## Document extract

The chikungunya virus (CHIKV) is a re-emerging alphavirus that can cause chronic and potentially incapacitating rheumatic musculoskeletal disorders known as chronic chikungunya arthritis (CCA). We conducted a prospective cohort study of CHIKV-infected subjects during the 2013 chikungunya outbreak in Martinique. The aim of this study was to assess the prevalence of CCA at 12 months and to search for acute phase factors significantly associated with chronicity.

## Excerpted records
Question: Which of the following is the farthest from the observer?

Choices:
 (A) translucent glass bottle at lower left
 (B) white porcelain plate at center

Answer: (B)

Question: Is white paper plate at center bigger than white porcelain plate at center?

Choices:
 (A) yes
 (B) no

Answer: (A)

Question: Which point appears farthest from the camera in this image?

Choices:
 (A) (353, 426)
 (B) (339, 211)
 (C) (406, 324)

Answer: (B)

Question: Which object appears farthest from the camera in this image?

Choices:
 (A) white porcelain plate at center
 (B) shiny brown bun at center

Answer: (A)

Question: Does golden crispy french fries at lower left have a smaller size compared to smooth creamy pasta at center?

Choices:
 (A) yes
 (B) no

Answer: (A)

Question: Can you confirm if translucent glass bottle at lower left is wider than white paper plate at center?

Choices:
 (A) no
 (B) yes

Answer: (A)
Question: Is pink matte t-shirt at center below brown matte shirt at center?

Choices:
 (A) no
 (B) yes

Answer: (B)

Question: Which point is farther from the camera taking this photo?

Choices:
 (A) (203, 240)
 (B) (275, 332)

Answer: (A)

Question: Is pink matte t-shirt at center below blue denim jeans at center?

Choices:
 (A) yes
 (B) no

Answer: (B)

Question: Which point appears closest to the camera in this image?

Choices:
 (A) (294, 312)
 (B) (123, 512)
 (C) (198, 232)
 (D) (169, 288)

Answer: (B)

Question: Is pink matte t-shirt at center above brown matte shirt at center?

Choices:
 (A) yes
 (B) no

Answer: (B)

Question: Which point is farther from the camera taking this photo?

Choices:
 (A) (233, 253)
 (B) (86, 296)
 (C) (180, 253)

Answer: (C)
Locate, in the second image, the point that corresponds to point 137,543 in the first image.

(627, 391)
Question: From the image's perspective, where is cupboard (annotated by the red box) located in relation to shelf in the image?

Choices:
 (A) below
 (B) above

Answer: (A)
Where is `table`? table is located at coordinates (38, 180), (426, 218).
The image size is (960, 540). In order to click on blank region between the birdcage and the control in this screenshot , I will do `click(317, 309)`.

## Questions to answer
#1 Write out the study summary above, copying everything from "The chikungunya virus" down to "associated with chronicity.".
#2 For each occurrence of the word "chikungunya" in the study summary, give the word that immediately follows it.

## Answers below
#1
The chikungunya virus (CHIKV) is a re-emerging alphavirus that can cause chronic and potentially incapacitating rheumatic musculoskeletal disorders known as chronic chikungunya arthritis (CCA). We conducted a prospective cohort study of CHIKV-infected subjects during the 2013 chikungunya outbreak in Martinique. The aim of this study was to assess the prevalence of CCA at 12 months and to search for acute phase factors significantly associated with chronicity.

#2
virus
arthritis
outbreak